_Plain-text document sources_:
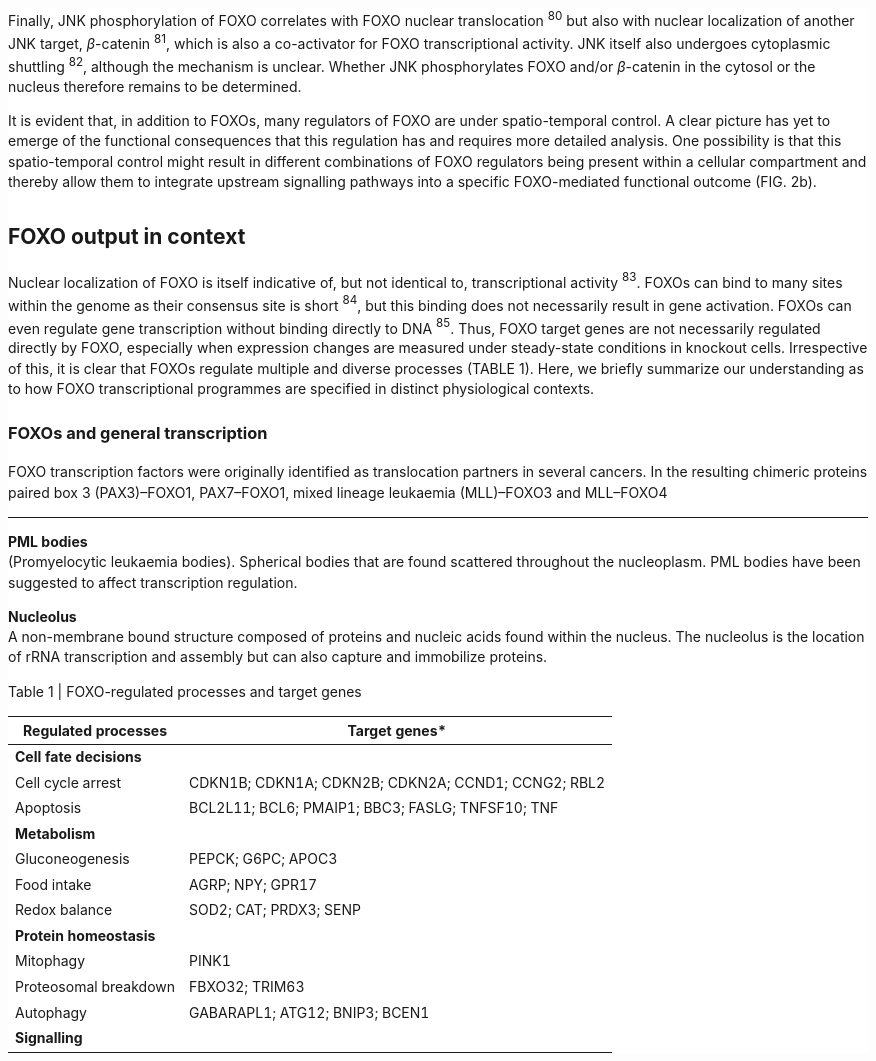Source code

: Finally, JNK phosphorylation of FOXO correlates with FOXO nuclear translocation ${ }^{80}$ but also with nuclear localization of another JNK target, $\beta$-catenin ${ }^{81}$, which is also a co-activator for FOXO transcriptional activity. JNK itself also undergoes cytoplasmic shuttling ${ }^{82}$, although the mechanism is unclear. Whether JNK phosphorylates FOXO and/or $\beta$-catenin in the cytosol or the nucleus therefore remains to be determined.

It is evident that, in addition to FOXOs, many regulators of FOXO are under spatio-temporal control. A clear picture has yet to emerge of the functional consequences that this regulation has and requires more detailed analysis. One possibility is that this spatio-temporal control might result in different combinations of FOXO regulators being present within a cellular compartment and thereby allow them to integrate upstream signalling pathways into a specific FOXO-mediated functional outcome (FIG. 2b).

## FOXO output in context

Nuclear localization of FOXO is itself indicative of, but not identical to, transcriptional activity ${ }^{83}$. FOXOs can bind to many sites within the genome as their consensus site is short ${ }^{84}$, but this binding does not necessarily result in gene activation. FOXOs can even regulate gene transcription without binding directly to DNA ${ }^{85}$. Thus, FOXO target genes are not necessarily regulated directly by FOXO, especially when expression changes are measured under steady-state conditions in knockout cells. Irrespective of this, it is clear that FOXOs regulate multiple and diverse processes (TABLE 1). Here, we briefly summarize our understanding as to how FOXO transcriptional programmes are specified in distinct physiological contexts.

### FOXOs and general transcription

FOXO transcription factors were originally identified as translocation partners in several cancers. In the resulting chimeric proteins paired box 3 (PAX3)–FOXO1, PAX7–FOXO1, mixed lineage leukaemia (MLL)–FOXO3 and MLL–FOXO4

---

**PML bodies**  
(Promyelocytic leukaemia bodies). Spherical bodies that are found scattered throughout the nucleoplasm. PML bodies have been suggested to affect transcription regulation.

**Nucleolus**  
A non-membrane bound structure composed of proteins and nucleic acids found within the nucleus. The nucleolus is the location of rRNA transcription and assembly but can also capture and immobilize proteins.

Table 1 | FOXO-regulated processes and target genes

| Regulated processes          | Target genes*                                                                 |
|-----------------------------|------------------------------------------------------------------------------|
| **Cell fate decisions**     |                                                                                  |
| Cell cycle arrest           | CDKN1B; CDKN1A; CDKN2B; CDKN2A; CCND1; CCNG2; RBL2                              |
| Apoptosis                   | BCL2L11; BCL6; PMAIP1; BBC3; FASLG; TNFSF10; TNF                               |
| **Metabolism**              |                                                                                  |
| Gluconeogenesis             | PEPCK; G6PC; APOC3                                                             |
| Food intake                 | AGRP; NPY; GPR17                                                               |
| Redox balance               | SOD2; CAT; PRDX3; SENP                                                         |
| **Protein homeostasis**     |                                                                                  |
| Mitophagy                   | PINK1                                                                          |
| Proteosomal breakdown       | FBXO32; TRIM63                                                                 |
| Autophagy                   | GABARAPL1; ATG12; BNIP3; BCEN1                                                |
| **Signalling**              |                                                                                  |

_REQUIREMENT_:
Please copy the entries in full. Leave each image out.

_REPLY_:
Source code

: Finally, JNK phosphorylation of FOXO correlates with FOXO nuclear translocation ${ }^{80}$ but also with nuclear localization of another JNK target, $\beta$-catenin ${ }^{81}$, which is also a co-activator for FOXO transcriptional activity. JNK itself also undergoes cytoplasmic shuttling ${ }^{82}$, although the mechanism is unclear. Whether JNK phosphorylates FOXO and/or $\beta$-catenin in the cytosol or the nucleus therefore remains to be determined.

It is evident that, in addition to FOXOs, many regulators of FOXO are under spatio-temporal control. A clear picture has yet to emerge of the functional consequences that this regulation has and requires more detailed analysis. One possibility is that this spatio-temporal control might result in different combinations of FOXO regulators being present within a cellular compartment and thereby allow them to integrate upstream signalling pathways into a specific FOXO-mediated functional outcome (FIG. 2b).

## FOXO output in context

Nuclear localization of FOXO is itself indicative of, but not identical to, transcriptional activity ${ }^{83}$. FOXOs can bind to many sites within the genome as their consensus site is short ${ }^{84}$, but this binding does not necessarily result in gene activation. FOXOs can even regulate gene transcription without binding directly to DNA ${ }^{85}$. Thus, FOXO target genes are not necessarily regulated directly by FOXO, especially when expression changes are measured under steady-state conditions in knockout cells. Irrespective of this, it is clear that FOXOs regulate multiple and diverse processes (TABLE 1). Here, we briefly summarize our understanding as to how FOXO transcriptional programmes are specified in distinct physiological contexts.

### FOXOs and general transcription

FOXO transcription factors were originally identified as translocation partners in several cancers. In the resulting chimeric proteins paired box 3 (PAX3)–FOXO1, PAX7–FOXO1, mixed lineage leukaemia (MLL)–FOXO3 and MLL–FOXO4

---

**PML bodies**  
(Promyelocytic leukaemia bodies). Spherical bodies that are found scattered throughout the nucleoplasm. PML bodies have been suggested to affect transcription regulation.

**Nucleolus**  
A non-membrane bound structure composed of proteins and nucleic acids found within the nucleus. The nucleolus is the location of rRNA transcription and assembly but can also capture and immobilize proteins.

Table 1 | FOXO-regulated processes and target genes

| Regulated processes          | Target genes*                                                                 |
|-----------------------------|------------------------------------------------------------------------------|
| **Cell fate decisions**     |                                                                                  |
| Cell cycle arrest           | CDKN1B; CDKN1A; CDKN2B; CDKN2A; CCND1; CCNG2; RBL2                              |
| Apoptosis                   | BCL2L11; BCL6; PMAIP1; BBC3; FASLG; TNFSF10; TNF                               |
| **Metabolism**              |                                                                                  |
| Gluconeogenesis             | PEPCK; G6PC; APOC3                                                             |
| Food intake                 | AGRP; NPY; GPR17                                                               |
| Redox balance               | SOD2; CAT; PRDX3; SENP                                                         |
| **Protein homeostasis**     |                                                                                  |
| Mitophagy                   | PINK1                                                                          |
| Proteosomal breakdown       | FBXO32; TRIM63                                                                 |
| Autophagy                   | GABARAPL1; ATG12; BNIP3; BCEN1                                                |
| **Signalling**              |                                                                                  |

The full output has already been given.